EXERCISE PROMPT: The expected result is the segment of the entries that begins with the line containing "پودر سیر: ۱/۴" and ends with the last line, copied verbatim.

INPUT DATA:
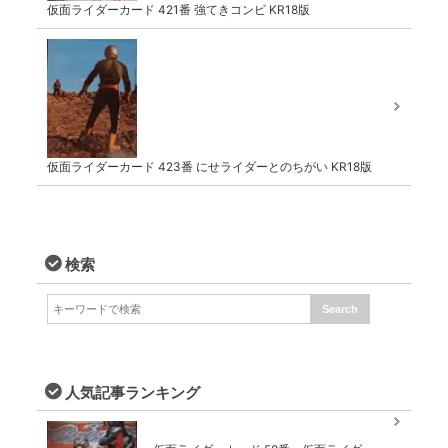
仮面ライダーカード 421番 強てきコンビ KR18版
仮面ライダーカード 423番 にせライダーとのちがい KR18版
検索
人気記事ランキング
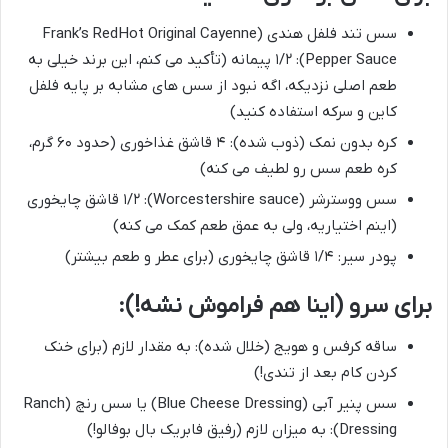
سس تند فلفل هندی (Frank’s RedHot Original Cayenne
Pepper Sauce): ۱/۲ پیمانه (تأکید می کنم، این برند خیلی به
طعم اصلی نزدیکه، اگه نبود از سس های مشابه بر پایه فلفل
کاین و سرکه استفاده کنید)
کره بدون نمک (ذوب شده): ۴ قاشق غذاخوری (حدود ۶۰ گرم،
کره طعم سس رو لطیف می کنه)
سس ووسترشر (Worcestershire sauce): ۱/۲ قاشق چایخوری
(اینم اختیاریه، ولی به عمق طعم کمک می کنه)
پودر سیر: ۱/۴ قاشق چایخوری (برای عطر و طعم بیشتر)
برای سرو (اینا هم فراموش نشه!):
ساقه کرفس و هویج (خلال شده): به مقدار لازم (برای خنک
کردن کام بعد از تندی!)
سس پنیر آبی (Blue Cheese Dressing) یا سس رنچ (Ranch
Dressing): به میزان لازم (رفیق فابریک بال بوفالو!)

RESPONSE AREA:
پودر سیر: ۱/۴ قاشق چایخوری (برای عطر و طعم بیشتر)
برای سرو (اینا هم فراموش نشه!):
ساقه کرفس و هویج (خلال شده): به مقدار لازم (برای خنک
کردن کام بعد از تندی!)
سس پنیر آبی (Blue Cheese Dressing) یا سس رنچ (Ranch
Dressing): به میزان لازم (رفیق فابریک بال بوفالو!)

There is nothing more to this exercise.